Gray seals are marine mammals that can be found in coastal waters throughout the North Atlantic. They can often be seen hauled out on ice or land. Reaching about 7.5 ft (2.3 m) long, adult males have curved noses and horse-like heads. They are typically darker and larger than females. Gray seals feed on a variety of fish and invertebrates.
In order to conserve oxygen and remain underwater for extended periods of time while diving for food, gray seals will slow their heart rates down. When not hunting, they may spend their time resting on rocks or resting vertically in the water with their nostrils just above the surface. During much of the year, these seals are typically found alone or in small groups.
However, they will gather together in large groups when mating, giving birth or molting. Males will mate with multiple females during each breeding season. Females become pregnant for about 11 months before giving birth to one pup. A pup will nurse its mother for three weeks. Then, they are abandoned by their mothers.
At this point, the pups will fast for 1 to 4 weeks before heading out to sea. Pups are born with white fur. The fur helps to keep them warm. After about three weeks, their white fur is shed and a darker coat grows in place.

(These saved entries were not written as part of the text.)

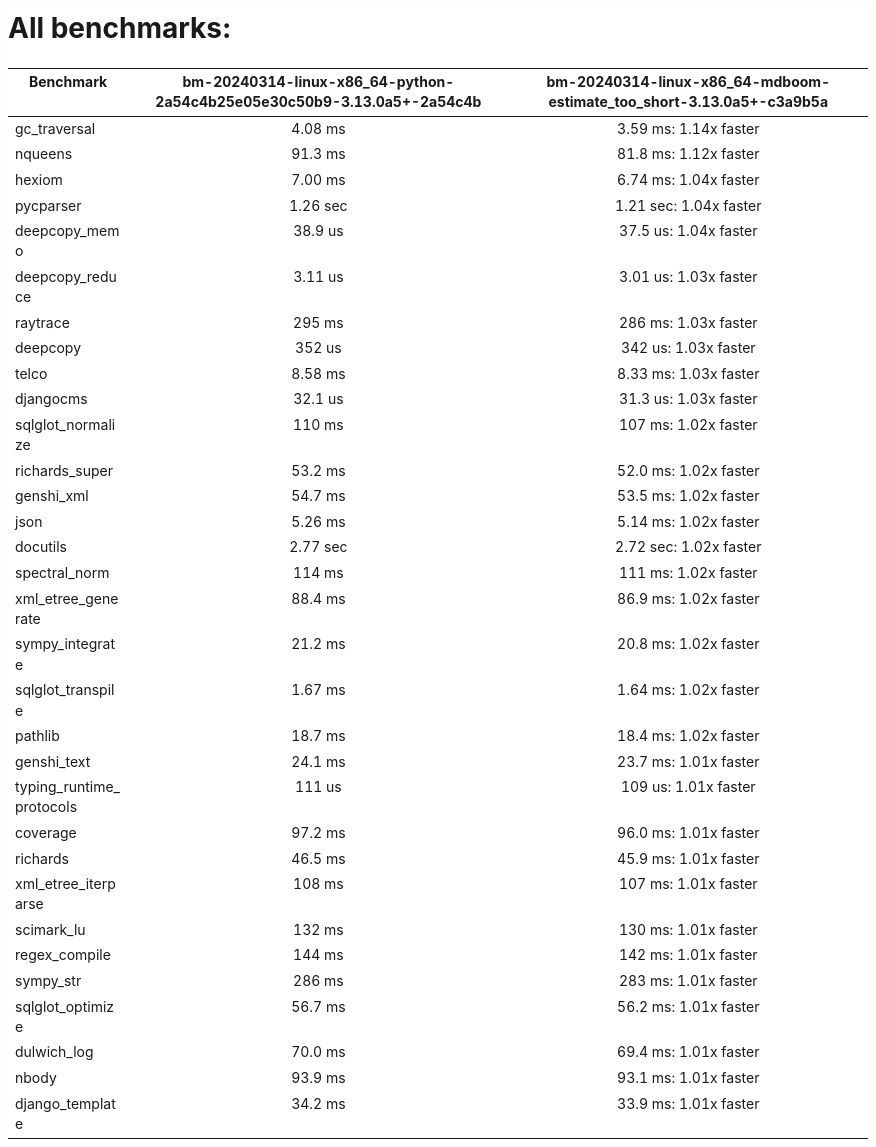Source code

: All benchmarks:
===============

| Benchmark                | bm-20240314-linux-x86_64-python-2a54c4b25e05e30c50b9-3.13.0a5+-2a54c4b | bm-20240314-linux-x86_64-mdboom-estimate_too_short-3.13.0a5+-c3a9b5a |
|--------------------------|:----------------------------------------------------------------------:|:--------------------------------------------------------------------:|
| gc_traversal             | 4.08 ms                                                                | 3.59 ms: 1.14x faster                                                |
| nqueens                  | 91.3 ms                                                                | 81.8 ms: 1.12x faster                                                |
| hexiom                   | 7.00 ms                                                                | 6.74 ms: 1.04x faster                                                |
| pycparser                | 1.26 sec                                                               | 1.21 sec: 1.04x faster                                               |
| deepcopy_memo            | 38.9 us                                                                | 37.5 us: 1.04x faster                                                |
| deepcopy_reduce          | 3.11 us                                                                | 3.01 us: 1.03x faster                                                |
| raytrace                 | 295 ms                                                                 | 286 ms: 1.03x faster                                                 |
| deepcopy                 | 352 us                                                                 | 342 us: 1.03x faster                                                 |
| telco                    | 8.58 ms                                                                | 8.33 ms: 1.03x faster                                                |
| djangocms                | 32.1 us                                                                | 31.3 us: 1.03x faster                                                |
| sqlglot_normalize        | 110 ms                                                                 | 107 ms: 1.02x faster                                                 |
| richards_super           | 53.2 ms                                                                | 52.0 ms: 1.02x faster                                                |
| genshi_xml               | 54.7 ms                                                                | 53.5 ms: 1.02x faster                                                |
| json                     | 5.26 ms                                                                | 5.14 ms: 1.02x faster                                                |
| docutils                 | 2.77 sec                                                               | 2.72 sec: 1.02x faster                                               |
| spectral_norm            | 114 ms                                                                 | 111 ms: 1.02x faster                                                 |
| xml_etree_generate       | 88.4 ms                                                                | 86.9 ms: 1.02x faster                                                |
| sympy_integrate          | 21.2 ms                                                                | 20.8 ms: 1.02x faster                                                |
| sqlglot_transpile        | 1.67 ms                                                                | 1.64 ms: 1.02x faster                                                |
| pathlib                  | 18.7 ms                                                                | 18.4 ms: 1.02x faster                                                |
| genshi_text              | 24.1 ms                                                                | 23.7 ms: 1.01x faster                                                |
| typing_runtime_protocols | 111 us                                                                 | 109 us: 1.01x faster                                                 |
| coverage                 | 97.2 ms                                                                | 96.0 ms: 1.01x faster                                                |
| richards                 | 46.5 ms                                                                | 45.9 ms: 1.01x faster                                                |
| xml_etree_iterparse      | 108 ms                                                                 | 107 ms: 1.01x faster                                                 |
| scimark_lu               | 132 ms                                                                 | 130 ms: 1.01x faster                                                 |
| regex_compile            | 144 ms                                                                 | 142 ms: 1.01x faster                                                 |
| sympy_str                | 286 ms                                                                 | 283 ms: 1.01x faster                                                 |
| sqlglot_optimize         | 56.7 ms                                                                | 56.2 ms: 1.01x faster                                                |
| dulwich_log              | 70.0 ms                                                                | 69.4 ms: 1.01x faster                                                |
| nbody                    | 93.9 ms                                                                | 93.1 ms: 1.01x faster                                                |
| django_template          | 34.2 ms                                                                | 33.9 ms: 1.01x faster                                                |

For adults, molting takes place every year about two months after breeding.
Molting can take several weeks to complete. Currently, most populations of gray seals are doing well and increasing in size. Adults will typically live 25 to 35 years. However, gray seals were previously hunted heavily during the 20th century in multiple countries. Bounties used to be offered in Canada to kill the seals because they ate fish, like the Atlantic salmon, that fishermen wanted for themselves.
Some of the threats gray seals face today are fishing net entanglement, boat strikes, chemical pollution, and oil spills. Gray seals are even occasionally spotted eating younger members of their own species.